- [Text excerpt]:
_ _ _ _ _

So far, so good. Let's try to grab the last "sub-dataset":

>>> # Weinelt, M (2004): Compilation of global planktic foraminifera LGM SST data.
>>> pds_planktic_foraminifera = panpy.PanDataSet(pds.children[-1])
>>> # Above does not work, it is the same as:
>>> pds_planktic_foraminifera = panpy.PanDataSet("doi:10.1594/PANGAEA.103070")
>>> # Maybe remove doi, yet this does not work either:
>>> pds_planktic_foraminifera = panpy.PanDataSet("10.1594/PANGAEA.103070")
>>> # Maybe just the dataset ID
>>> pds_planktic_foraminifera = panpy.PanDataSet("103070")
>>> pds_planktic_foraminifera.title # <-- empty
>>> pds_planktic_foraminifera.abstract # <-- empty
>>> pds_planktic_foraminifera.data # <-- empty

If tracebacks are helpful, I can post those as well, but I guess this is something easy enough to reproduce locally without copy/pasting walls of error text...

Thanks, Paul

huberrob commented 2 years ago

Thanks Paul!

I think you discovered a bug, it seems as if pangaeapy does not properly identify datasets which are not in tabular form. For example doi:10.1594/PANGAEA.103070 is a dataset which just contains an binary file which can be downloaded but there is no data table. I will fix this in the next release.

Robert

pgierz commented 2 years ago

Moin Robert,

I know that sometimes there are also NetCDF files passed around within Pangaea. As a recommendation: I would here return back an xarray dataset. I'm also happy to contribute: not just here, but in general: I find a programatic interface to data repositories a very useful thing to have, but it may take a while for me to get familiar with the code base.

Best PG

_ _ _ _ _

- [Rows]:

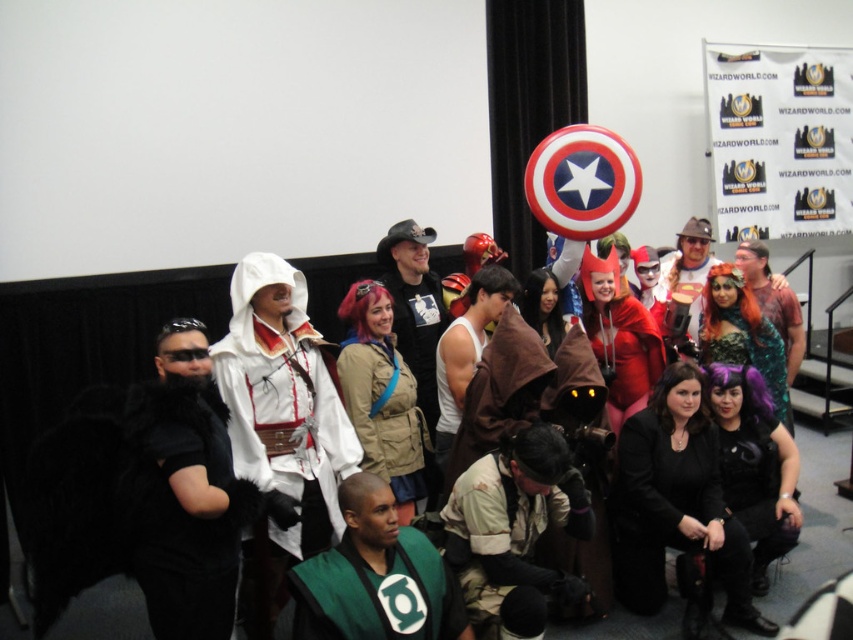
Is the position of tan fabric jacket at center more distant than that of white matte tank top at center?

No, tan fabric jacket at center is in front of white matte tank top at center.

Is tan fabric jacket at center closer to the viewer compared to white matte tank top at center?

That is True.

Is point (376, 358) behind point (457, 412)?

No, it is in front of (457, 412).

Find the location of a particular element. This screenshot has height=640, width=853. tan fabric jacket at center is located at coordinates (387, 419).

Image resolution: width=853 pixels, height=640 pixels. Find the location of `black leather jacket at center`. black leather jacket at center is located at coordinates (415, 307).

Measure the distance between black leather jacket at center and camera.

black leather jacket at center is 3.67 meters from camera.

I want to click on black leather jacket at center, so click(415, 307).

Does white satin robe at center have a greater width compared to matte brown hat at center?

Indeed, white satin robe at center has a greater width compared to matte brown hat at center.

Describe the element at coordinates (282, 426) in the screenshot. This screenshot has width=853, height=640. I see `white satin robe at center` at that location.

You are a GUI agent. You are given a task and a screenshot of the screen. Output one action in this format:
    pyautogui.click(x=<x>, y=<y>)
    Task: Click on the white satin robe at center
    The image size is (853, 640).
    Given the screenshot: What is the action you would take?
    pyautogui.click(x=282, y=426)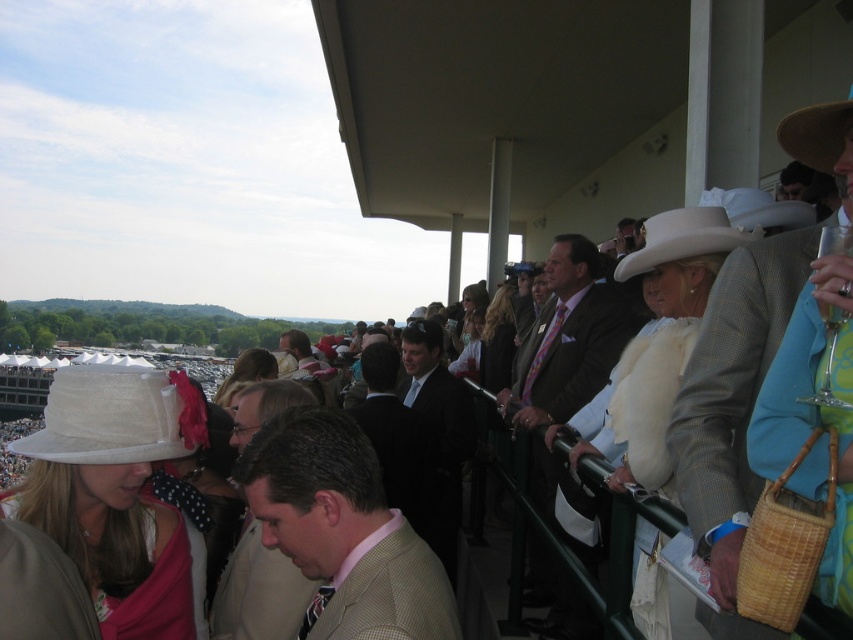
You are a photographer trying to capture a candid shot of the light brown leather jacket at center and the white fabric hat at left. Since you want to ensure both subjects are in focus, you need to know which one is smaller in the frame. Which object takes up less space in the image?

The light brown leather jacket at center occupies less space than the white fabric hat at left, so the light brown leather jacket at center is smaller in the frame and will be easier to keep in focus.

You are standing at the grandstand and want to take a photo of the two points marked in the scene. Which point, point (570, 417) or point (20, 445), is closer to your camera?

Point (20, 445) is closer to the camera because it is less further to the camera than point (570, 417).

You are attending a horse race event and notice two gentlemen in the foreground. One is wearing a tan textured suit at center, and the other is in a black suit at center. From your perspective, which gentleman is standing to the left of the other?

The tan textured suit at center is positioned on the left side of black suit at center, so the gentleman in the tan textured suit at center is standing to the left of the one in the black suit at center.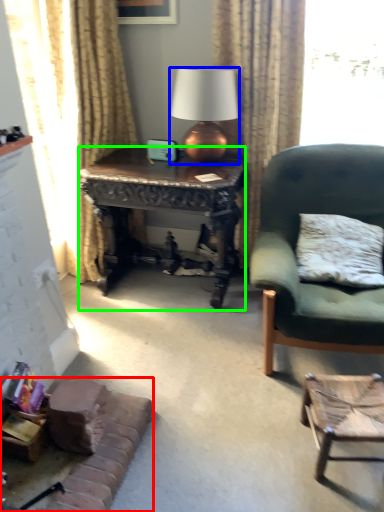
Question: Which object is positioned closest to couch (highlighted by a red box)? Select from lamp (highlighted by a blue box) and desk (highlighted by a green box).

Choices:
 (A) lamp
 (B) desk

Answer: (B)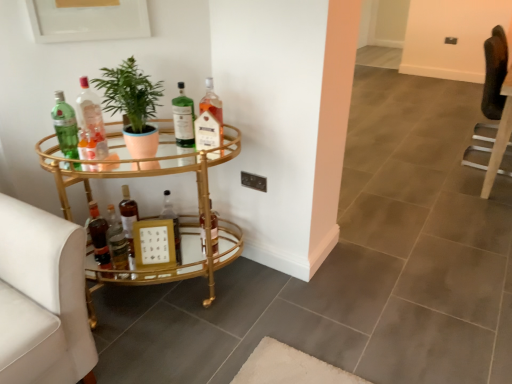
The height and width of the screenshot is (384, 512). In order to click on vacant space situated on the left part of leather swivel chair at right, the 2th swivel chair from the left in this screenshot , I will do `click(440, 159)`.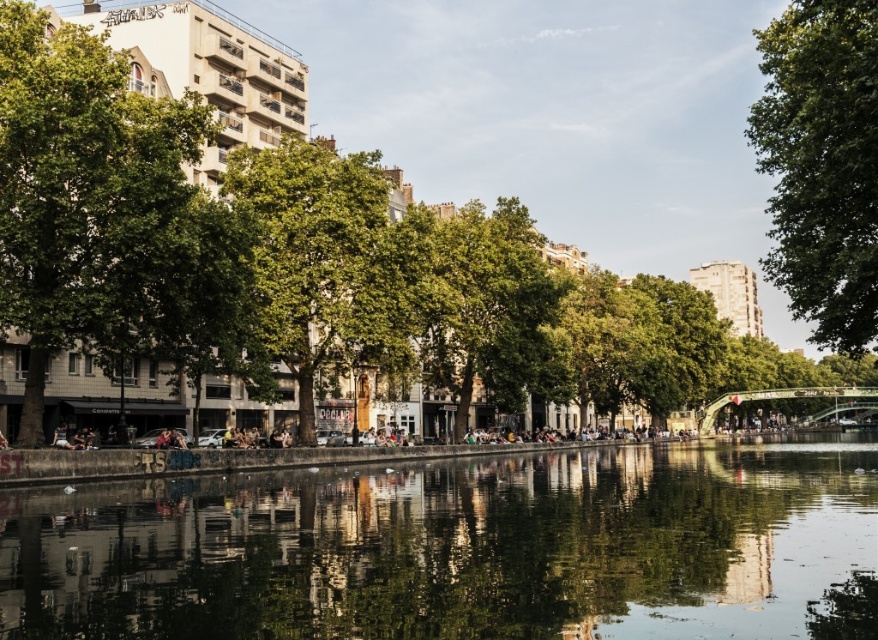
You are standing on the riverside path and see two green leafy trees. One is labeled as the green leafy tree at center and the other as the green leafy tree at upper right. Which tree would you need to walk towards if you want to reach the one that is to the right of the other?

The green leafy tree at upper right is to the right of the green leafy tree at center. Therefore, you should walk towards the green leafy tree at upper right to reach the one positioned to the right.

You are standing at the point marked as point (98, 208) in the image. What object are you facing?

The point (98, 208) corresponds to the green leafy tree at left, so you are facing the green leafy tree at left.

You are standing at the point marked by coordinates (821, 170) in the image. What object is exactly at this location?

The green leafy tree at center is located at point (821, 170).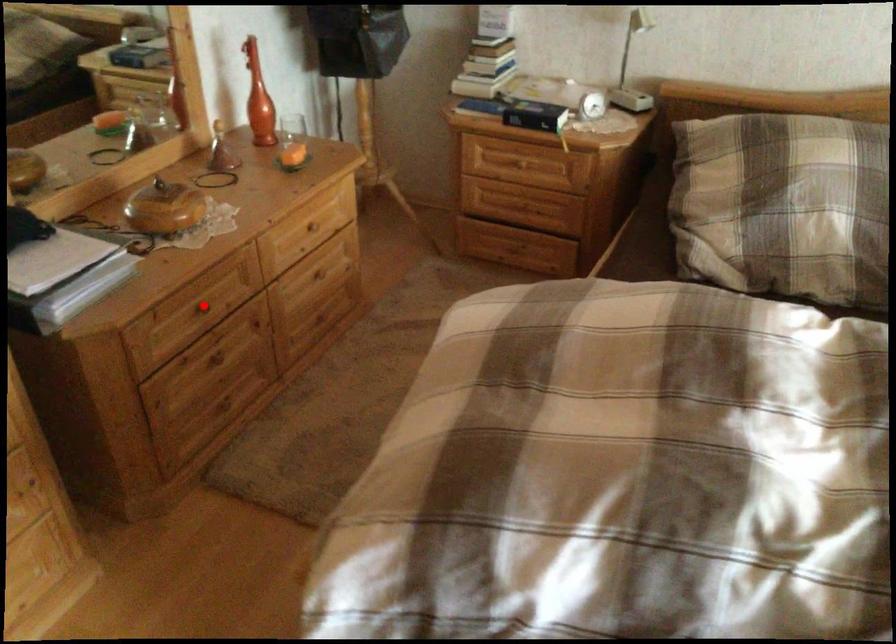
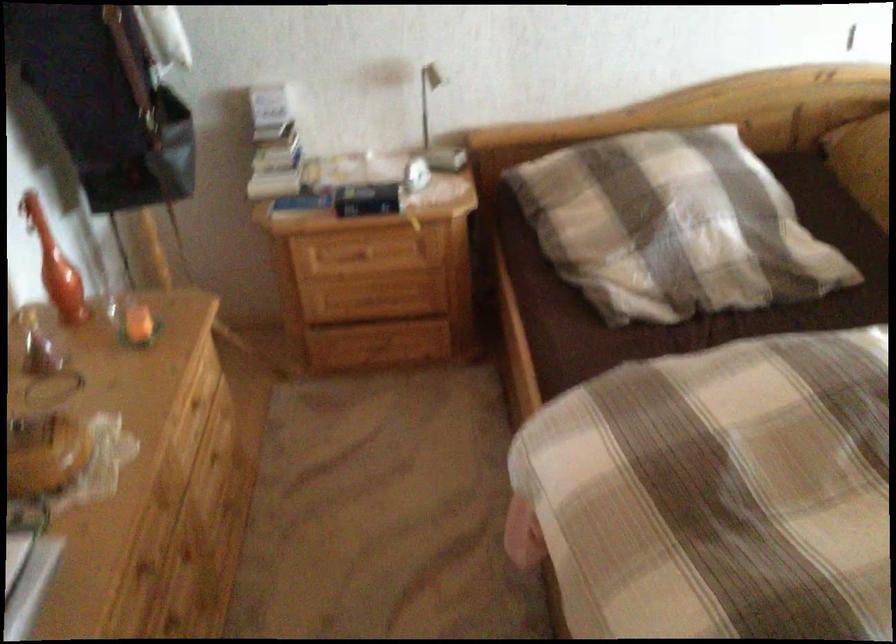
In the second image, find the point that corresponds to the highlighted location in the first image.

(144, 565)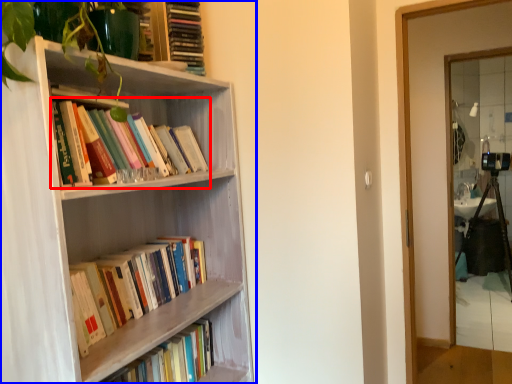
Question: Which object is further to the camera taking this photo, book (highlighted by a red box) or bookcase (highlighted by a blue box)?

Choices:
 (A) book
 (B) bookcase

Answer: (A)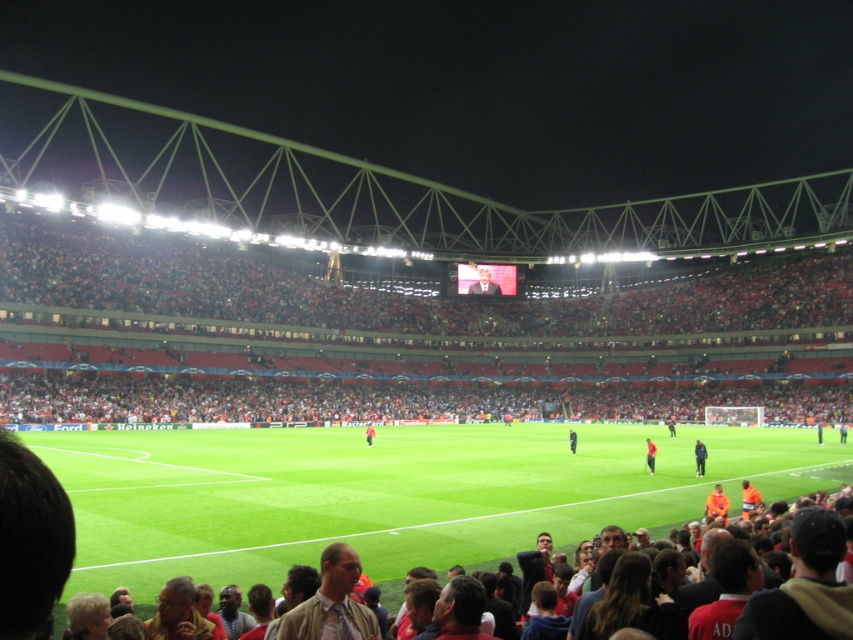
You are a drone operator trying to capture aerial footage of the soccer stadium. You have two points marked on your screen for camera positioning. The first point is at coordinates point (273, 464) and the second is at point (704, 458). From the perspective of someone standing at the center of the field, which point is closer to the front of the stadium?

Point (704, 458) is closer to the front of the stadium because it is in front of point (273, 464), which is behind it.

You are a photographer at the soccer stadium. You want to take a photo of the orange shirt at center and orange jersey at center. Which one is positioned higher in the image?

The orange shirt at center is located above the orange jersey at center, so it is positioned higher in the image.

In the scene shown: You are a drone operator trying to capture aerial footage of the soccer stadium. Your drone has a maximum flight range of 200 feet from its control point. If you position yourself at the smooth skin face at center, can your drone reach the green grass football field at lower center without exceeding its range?

The distance between the green grass football field at lower center and the smooth skin face at center is 203.01 feet, which exceeds the drone operator drone maximum flight range of 200 feet. Therefore, the drone cannot reach the green grass football field at lower center without exceeding its range.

_ _ _ _ _

- [To be done]: Can you quote everything in the pangaeapy thread from "Thanks Paul!" down to "the next release."?

- [Reply]:
Thanks Paul!

I think you discovered a bug, it seems as if pangaeapy does not properly identify datasets which are not in tabular form. For example doi:10.1594/PANGAEA.103070 is a dataset which just contains an binary file which can be downloaded but there is no data table. I will fix this in the next release.